Opini

Catatan untuk Tim Perumus Program Full-Day School

NU Online  ·  Selasa, 11 Juli 2017 | 14:01 WIB

Oleh Fatkhu Yasik
Sampai saat ini, menjelang tahun ajaran baru dilaksanakaan, persoalan full day school (FDS) belum menemukan titik temu. Menteri Pendidikan dan Kebudayaan Muhadjir Effendi terlihat ngotot akan melaksanakan FDS di tahun ajaran baru ini. Padahal di sisi seberang, masih banyak pihak yang menyampaikan keberatan penerapan FDS dengan menyajikan berbagai fakta yang mendukung penolakan mereka.

Dari sisi regulasi, masyarakat menilai banyak regulasi yang dilanggar jika FDS ini diterapkan. Di antaranya adalah UU Sisdiknas, UU Guru dan Dosen, UU Pemerintahan Daerah, serta UU HAM. Di samping itu, kelompok yang konsen menjalankan penyelenggaraan pendidikan keagamaan di tengah-tengah masyarakat juga menyesalkan kebijakan sekolah sehari penuh ini.

○ ○ ○ ○ ○

Deskripsi tugas: Sunting bagian opini tentang full day school mulai dari "Oleh Fatkhu Yasik" sampai dengan "mendukung penolakan mereka." dengan mengganti "ngotot" menjadi "bersikeras". Daftar yang menyusul adalah bahan tersendiri yang terpisah dari opini tentang full day school.

Data untuk ditinjau:
○ ○ ○ ○ ○

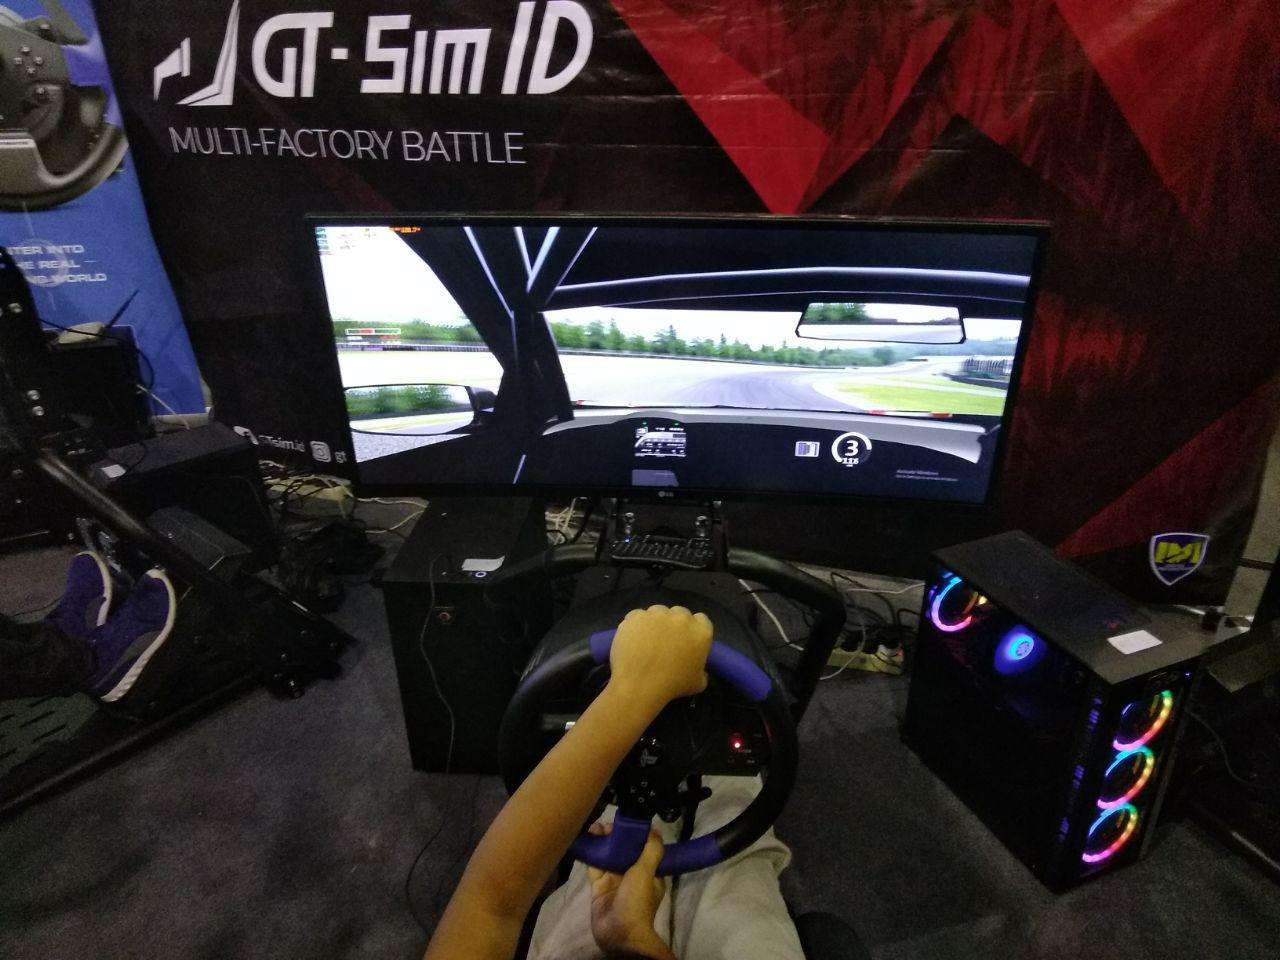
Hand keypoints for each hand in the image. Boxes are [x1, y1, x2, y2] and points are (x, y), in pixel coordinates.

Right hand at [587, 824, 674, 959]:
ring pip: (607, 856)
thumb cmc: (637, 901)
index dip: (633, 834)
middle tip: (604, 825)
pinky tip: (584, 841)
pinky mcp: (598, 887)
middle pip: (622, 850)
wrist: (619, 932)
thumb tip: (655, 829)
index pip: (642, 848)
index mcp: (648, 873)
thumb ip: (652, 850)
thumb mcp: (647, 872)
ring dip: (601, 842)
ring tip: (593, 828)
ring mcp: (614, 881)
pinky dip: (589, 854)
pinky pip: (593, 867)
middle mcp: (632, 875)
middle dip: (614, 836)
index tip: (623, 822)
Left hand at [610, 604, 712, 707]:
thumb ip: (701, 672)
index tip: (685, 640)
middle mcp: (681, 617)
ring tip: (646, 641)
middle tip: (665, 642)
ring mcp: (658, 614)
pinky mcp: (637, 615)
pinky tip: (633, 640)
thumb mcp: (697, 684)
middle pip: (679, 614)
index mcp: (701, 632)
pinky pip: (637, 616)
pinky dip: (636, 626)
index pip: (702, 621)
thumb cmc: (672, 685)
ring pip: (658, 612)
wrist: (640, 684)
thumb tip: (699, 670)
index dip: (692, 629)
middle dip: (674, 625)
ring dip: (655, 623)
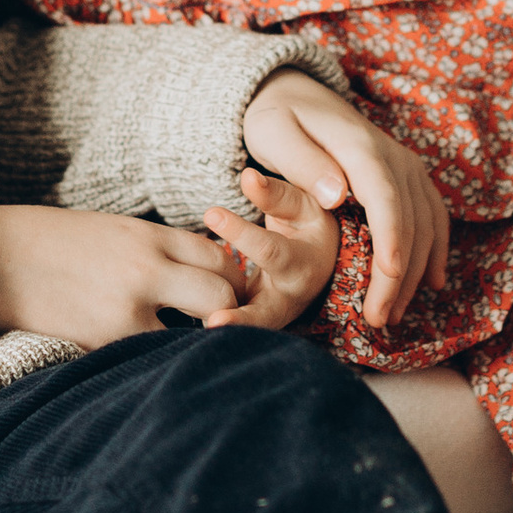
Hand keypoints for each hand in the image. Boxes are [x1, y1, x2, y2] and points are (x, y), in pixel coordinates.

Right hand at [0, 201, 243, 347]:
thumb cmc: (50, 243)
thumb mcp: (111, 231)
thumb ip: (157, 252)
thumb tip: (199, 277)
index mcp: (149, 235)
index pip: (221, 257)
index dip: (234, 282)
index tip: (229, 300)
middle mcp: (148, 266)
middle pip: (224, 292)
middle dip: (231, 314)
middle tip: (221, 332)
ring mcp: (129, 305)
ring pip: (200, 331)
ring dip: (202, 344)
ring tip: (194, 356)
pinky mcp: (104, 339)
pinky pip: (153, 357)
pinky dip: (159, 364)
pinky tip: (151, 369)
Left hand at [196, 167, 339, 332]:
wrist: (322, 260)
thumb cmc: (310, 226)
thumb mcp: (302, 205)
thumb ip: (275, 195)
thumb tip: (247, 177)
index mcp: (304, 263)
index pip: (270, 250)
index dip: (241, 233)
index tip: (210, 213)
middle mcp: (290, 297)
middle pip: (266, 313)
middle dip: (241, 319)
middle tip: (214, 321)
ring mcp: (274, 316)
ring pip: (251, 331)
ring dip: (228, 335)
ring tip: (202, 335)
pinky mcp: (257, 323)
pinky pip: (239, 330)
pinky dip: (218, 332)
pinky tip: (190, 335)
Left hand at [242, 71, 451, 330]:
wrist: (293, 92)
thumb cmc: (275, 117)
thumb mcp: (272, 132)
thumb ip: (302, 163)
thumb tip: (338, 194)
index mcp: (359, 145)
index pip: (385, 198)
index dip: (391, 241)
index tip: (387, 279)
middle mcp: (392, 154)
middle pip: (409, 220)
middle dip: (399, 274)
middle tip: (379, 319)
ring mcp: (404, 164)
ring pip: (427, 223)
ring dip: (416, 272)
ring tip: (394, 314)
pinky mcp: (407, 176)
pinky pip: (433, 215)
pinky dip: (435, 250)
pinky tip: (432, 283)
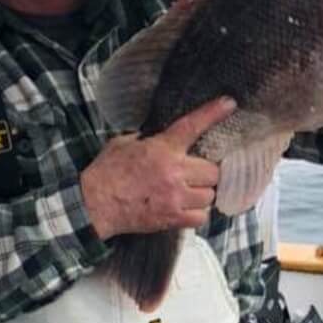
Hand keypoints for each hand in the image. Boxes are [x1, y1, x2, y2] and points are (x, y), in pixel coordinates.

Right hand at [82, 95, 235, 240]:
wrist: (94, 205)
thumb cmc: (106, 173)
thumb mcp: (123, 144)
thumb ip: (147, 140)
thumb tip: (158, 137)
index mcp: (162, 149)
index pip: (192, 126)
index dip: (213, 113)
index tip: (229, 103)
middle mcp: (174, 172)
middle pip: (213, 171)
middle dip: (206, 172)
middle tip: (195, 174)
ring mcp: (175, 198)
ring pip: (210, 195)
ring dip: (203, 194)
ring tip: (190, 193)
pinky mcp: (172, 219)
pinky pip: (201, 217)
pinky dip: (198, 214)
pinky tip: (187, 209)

○ ○ ○ ○ ○

Jawaban tertulis:
Oleh Fatkhu Yasik
Sampai saat ini, menjelang tahun ajaran baru dilaksanakaan, persoalan full day school (FDS) belum menemukan titik temu. Menteri Pendidikan dan Kebudayaan Muhadjir Effendi terlihat bersikeras akan melaksanakan FDS di tahun ajaran baru ini. Padahal di sisi seberang, masih banyak pihak yang menyampaikan keberatan penerapan FDS dengan menyajikan berbagai fakta yang mendukung penolakan mereka.